# What you are asked to do
Please name the company that, according to the film review below, plans to release Friends with Money in limited release later this spring.

# Text excerpt
════════════════

For the most part, Aniston nicely underplays the role, which seems wise: with Olivia's habitual phone stalking and cosmetics-counter scamming and on-the-job shagging, just a slight switch in tone could have sent the whole film over-the-top. As it is, Olivia's given an unacceptably implausible end to her narrative arc, which, for a Holofcener film, is surprising. One of the things that makes this director's work so satisfying is that she refuses to insist that her characters become better people before we check out of their lives – we're simply made to understand that they had lives before we came in, and they'll go on without us. The narrative curve of a Nicole Holofcener film is never an arc so much as it is a gentle wave. For the most part, this genuinely life-like rythym pervades Friends as well as her early films; it's all the more unsatsifying, then, when Aniston's character is forced to grow and learn and change.

Friends with Money
already has US distribution – Sony Pictures Classics plans to drop it in limited release later this spring – so its Sundance bow is likely to attract the most attention Aniston's performance. It's a good one – certainly better than many would have expected – but Friends is full of good performances, and Aniston's surely doesn't deserve to be saluted in lieu of Keener's, or Jason Isaac's. Friends' real triumph is in its writing and direction, and though as a premiere it's not eligible for jury prizes at this festival, one hopes Holofcener will soon see the praise she deserves. It's hard to see Money as an indie, but there's no question that it's a quality film. Star power aside, Redford does, indeed, provide (ouch).


Others on Friends with Money: Kirk Honeycutt of the Hollywood Reporter thought it "a pitch-perfect ensemble comedy," while Variety's Todd McCarthy went for the ever-reliable food metaphor, calling it "an agreeable grazing menu of smart dialogue, wry observational humor and bright characterizations [that]...doesn't end up feeling like a full meal."

════════════════

# Extracted records
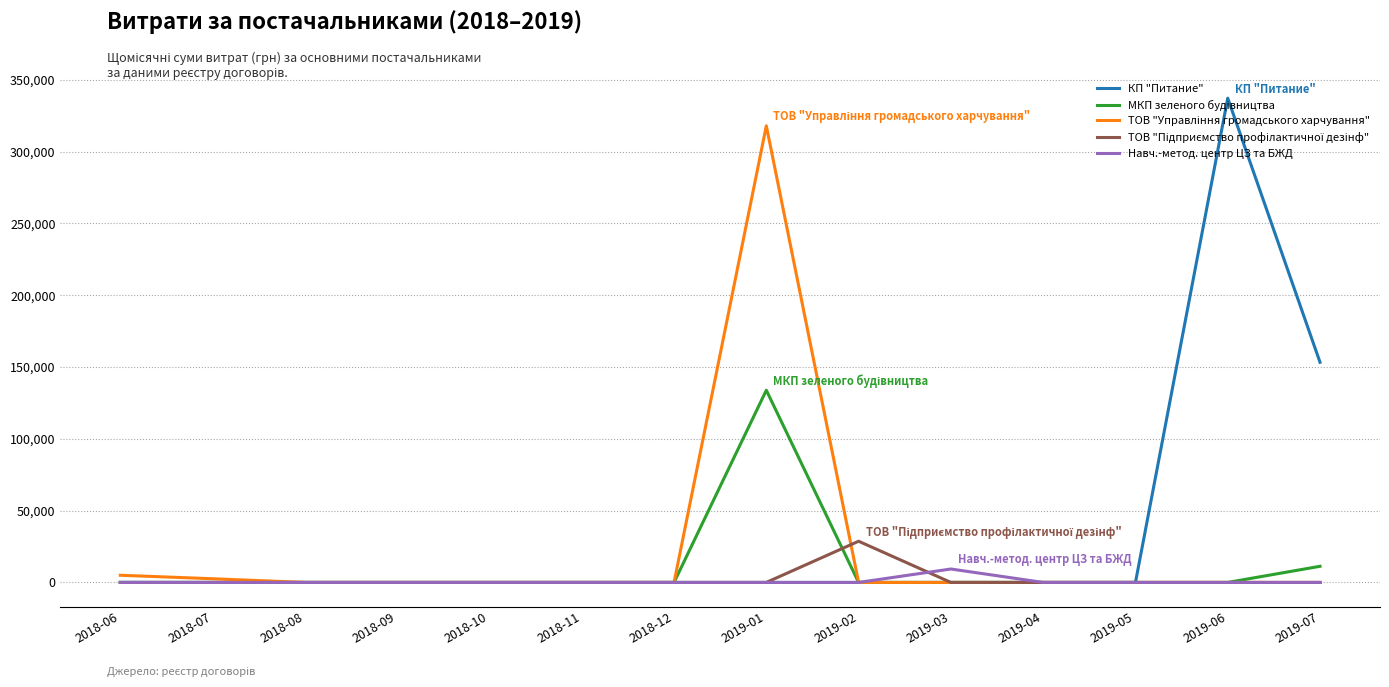

What is the average value of the КП "Питание" series?

35033.9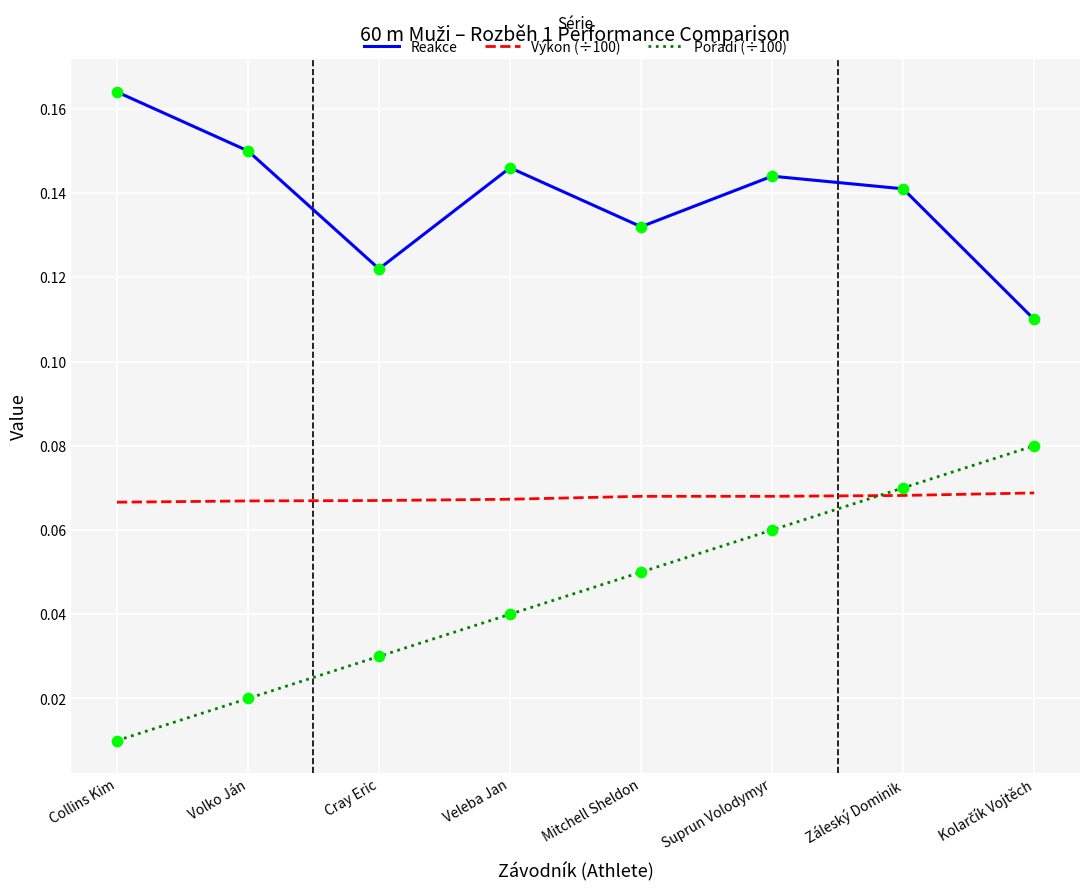

At how many categories does at least one series exceed 0?

8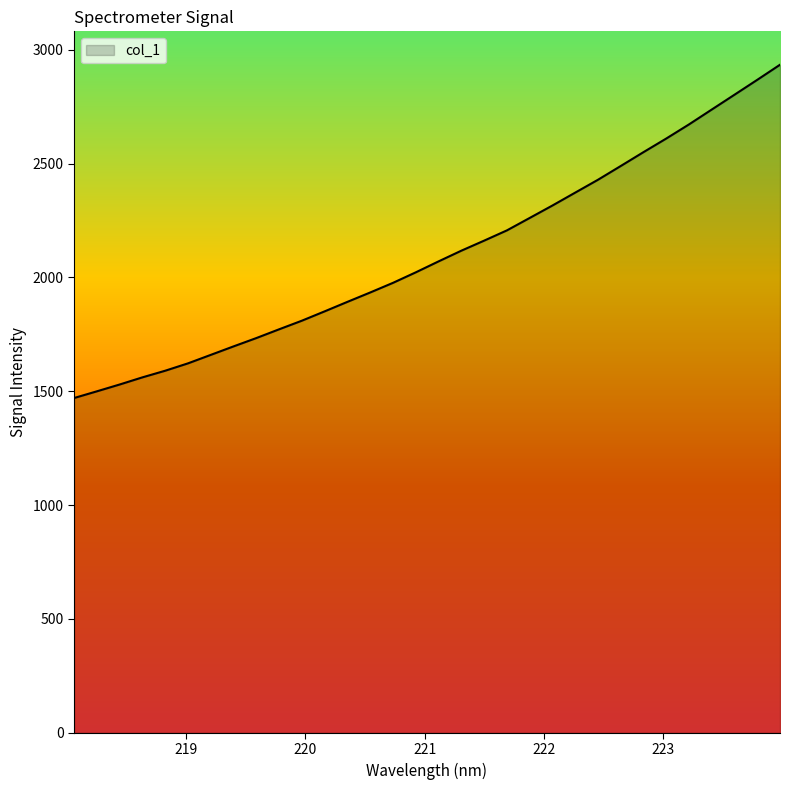

What is the minimum value shown in the chart?

1470.3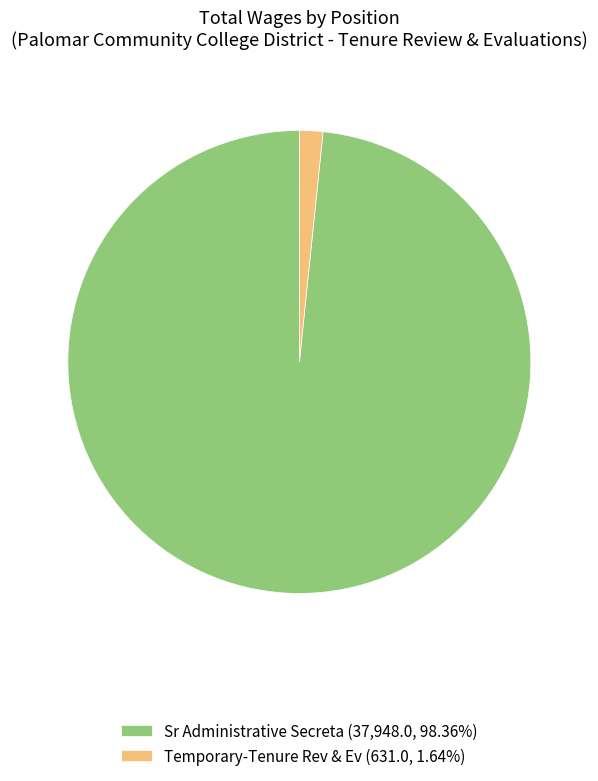

How many segments does this pie chart have?

2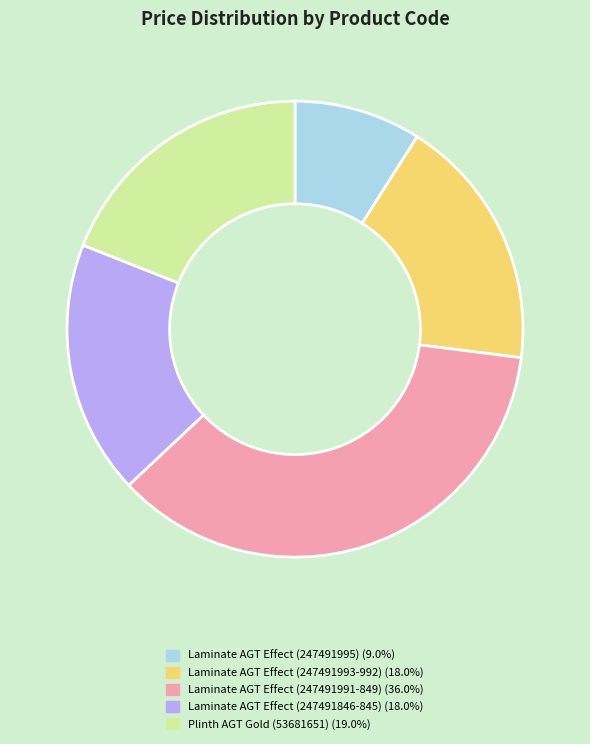

Is there a majority slice in this chart?

No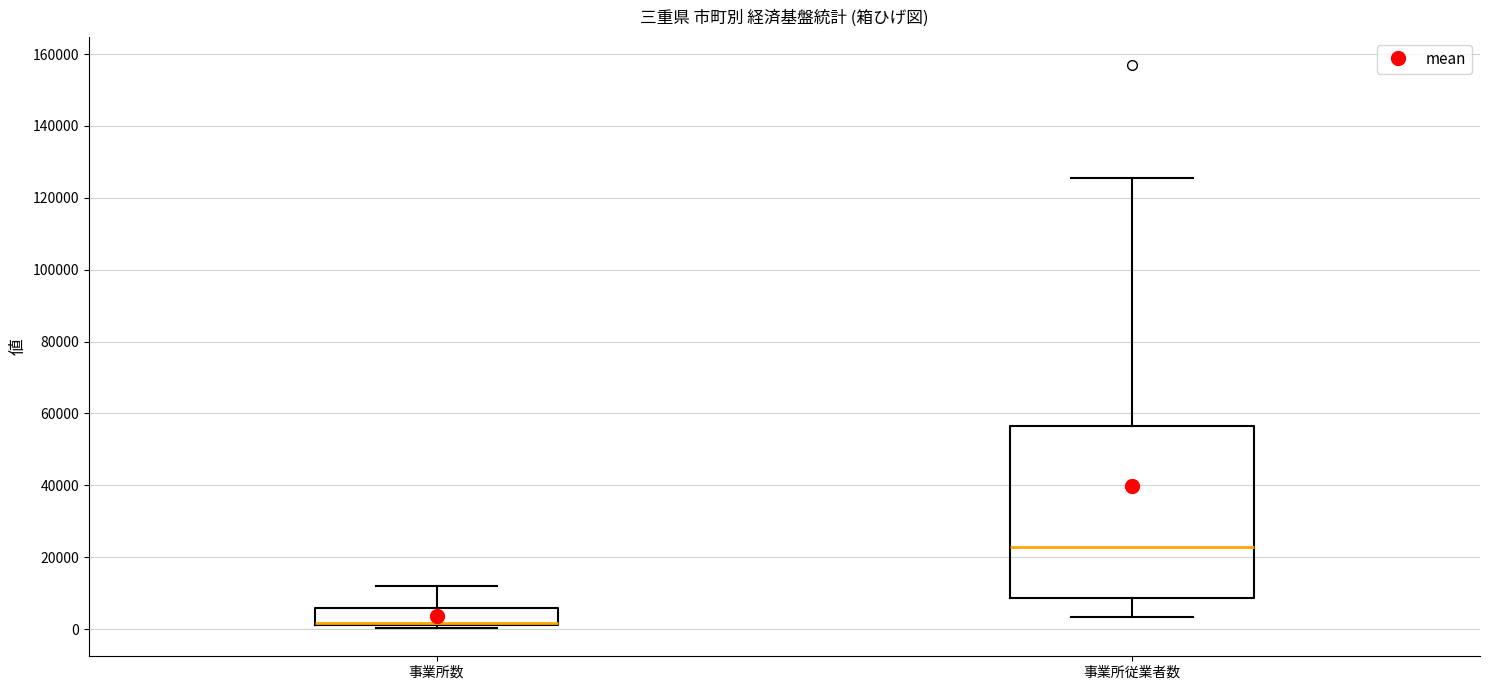

Which box is the tallest, from its lower edge to its upper edge?

事業所従業者数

════════════════

# Answer box
Sony Pictures Classics